Basel Committee reviews bank crypto-asset rules amid stablecoin surge: Report

Global
Source: CointelegraphPublished: 10/31/2025, 11:38:16 EDT
Basel Committee
Crypto Regulation
Stablecoins
Banking Sector
Digital Assets
Basel Committee reviews bank crypto-asset rules amid stablecoin surge: Report

News Summary

Global banks may soon adopt a more favorable view of cryptocurrencies as the Basel Committee on Banking Supervision (BCBS) prepares to revise its landmark guidance on crypto exposure, according to a Bloomberg report.
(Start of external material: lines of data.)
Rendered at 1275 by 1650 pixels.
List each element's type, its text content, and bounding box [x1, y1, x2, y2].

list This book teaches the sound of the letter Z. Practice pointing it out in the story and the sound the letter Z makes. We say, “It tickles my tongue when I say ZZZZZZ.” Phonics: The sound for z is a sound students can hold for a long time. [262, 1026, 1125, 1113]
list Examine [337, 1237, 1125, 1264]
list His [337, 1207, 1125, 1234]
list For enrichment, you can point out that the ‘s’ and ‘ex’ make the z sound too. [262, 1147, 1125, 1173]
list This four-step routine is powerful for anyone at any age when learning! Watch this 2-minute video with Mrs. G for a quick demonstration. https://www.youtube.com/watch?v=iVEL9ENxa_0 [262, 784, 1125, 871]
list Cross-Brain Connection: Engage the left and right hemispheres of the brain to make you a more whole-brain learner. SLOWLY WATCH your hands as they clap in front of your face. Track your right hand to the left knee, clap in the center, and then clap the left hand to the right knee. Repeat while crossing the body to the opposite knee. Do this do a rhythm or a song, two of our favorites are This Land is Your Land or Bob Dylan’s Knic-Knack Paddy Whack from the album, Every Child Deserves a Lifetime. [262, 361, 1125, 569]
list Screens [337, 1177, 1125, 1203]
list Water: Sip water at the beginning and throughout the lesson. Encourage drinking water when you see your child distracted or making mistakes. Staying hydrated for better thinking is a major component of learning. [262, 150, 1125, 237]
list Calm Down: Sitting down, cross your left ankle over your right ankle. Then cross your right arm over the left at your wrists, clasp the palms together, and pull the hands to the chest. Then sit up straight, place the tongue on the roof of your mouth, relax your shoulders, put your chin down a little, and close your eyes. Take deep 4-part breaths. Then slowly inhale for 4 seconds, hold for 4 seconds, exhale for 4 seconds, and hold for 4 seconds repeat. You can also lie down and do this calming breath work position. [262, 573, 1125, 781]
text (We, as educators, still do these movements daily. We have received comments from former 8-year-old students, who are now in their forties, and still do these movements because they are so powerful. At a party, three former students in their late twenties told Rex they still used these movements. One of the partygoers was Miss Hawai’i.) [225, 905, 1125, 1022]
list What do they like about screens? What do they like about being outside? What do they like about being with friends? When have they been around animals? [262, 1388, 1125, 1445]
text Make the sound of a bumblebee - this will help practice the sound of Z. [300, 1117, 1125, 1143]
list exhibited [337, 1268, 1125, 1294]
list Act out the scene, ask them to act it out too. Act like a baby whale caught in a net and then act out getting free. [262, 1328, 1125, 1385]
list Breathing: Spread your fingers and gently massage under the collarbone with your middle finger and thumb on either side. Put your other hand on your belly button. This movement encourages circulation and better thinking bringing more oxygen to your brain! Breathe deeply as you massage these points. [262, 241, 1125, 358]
Most banks interpreted the Basel Committee's 2022 guidance on crypto treatment as a signal to avoid crypto altogether. The upcoming revisions are expected to be more favorable, driven by the rapid growth of stablecoins, especially after the US regulated them through the GENIUS Act and permitted their use in payments. Currently, stablecoins issued on public blockchains face the same capital charges as riskier assets like Bitcoin (BTC) or Ether (ETH). This equivalence has drawn criticism from market participants who argue that regulated, asset-backed stablecoins pose far lower risks. Some countries, like the US, reportedly want to review the standards before implementation, while others prefer implementing current standards and reviewing them later. The EU's Markets in Crypto-Assets Regulation (MiCA) framework already allows stablecoins to attract the same capital treatment as their backing, typically cash and cash equivalents.

Background

The Basel Committee on Banking Supervision (BCBS) is a global body that sets international standards for bank regulation, focusing on capital adequacy, risk management, and supervision. Its rules, such as Basel III, aim to ensure global banks remain stable and resilient, presumably reducing the risk of financial crises. The Committee's 2022 guidance on crypto assets was widely perceived as overly restrictive, requiring banks to hold extremely high capital against crypto exposures, which effectively deterred traditional financial institutions from deep engagement with the crypto market. Chris Perkins, president of investment firm CoinFund, characterized these capital requirements as a "chokepoint" designed to throttle the growth of the crypto industry. Recently, the US passed the GENIUS Act, regulating stablecoins and permitting their use in payments. This legislative development has opened the door for stablecoins within the traditional financial system and has increased pressure on the Basel Committee to adjust its existing rules.

In-Depth AI Insights

What strategic implications does the Basel Committee's potential shift signal for the broader financial landscape and traditional banking's engagement with digital assets? - The shift reflects a pragmatism driven by market evolution and regulatory convergence. It indicates that traditional finance can no longer ignore the crypto sector's growth, particularly stablecoins. - This could lead to increased institutional adoption of regulated digital assets, potentially blurring the lines between traditional finance and decentralized finance. - Banks will need to upgrade their infrastructure and risk management frameworks to accommodate these new asset classes, potentially spurring fintech innovation and partnerships. How might the US (Trump administration) and other major jurisdictions influence the pace and direction of these revised rules, and what are the competitive consequences? - The Trump administration, generally pro-innovation and potentially less inclined towards overly restrictive financial regulations, might push for quicker, more favorable revisions to foster US leadership in digital assets, especially given the GENIUS Act. - This could create a "regulatory arbitrage" scenario where jurisdictions with more progressive stances attract more crypto-related banking activity, intensifying competition among international financial centers. - The EU, having moved ahead with its MiCA framework, sets a potential benchmark for other regions, prompting an acceleration of regulatory adjustments elsewhere. Beyond capital requirements, what deeper risks or opportunities are banks implicitly acknowledging by engaging with stablecoins, and how might this impact their core business models? - Banks are acknowledging the efficiency and cost-saving potential of blockchain-based payments, especially for cross-border transactions. This represents a significant opportunity to attract customers with faster, cheaper services. - However, they also face risks related to operational security, compliance with anti-money laundering (AML) and know-your-customer (KYC) regulations for new asset classes, and potential disintermediation if stablecoins become pervasive. - This could force banks to innovate their payment infrastructure or partner with fintechs to remain competitive, or risk having their core payment and settlement businesses disrupted.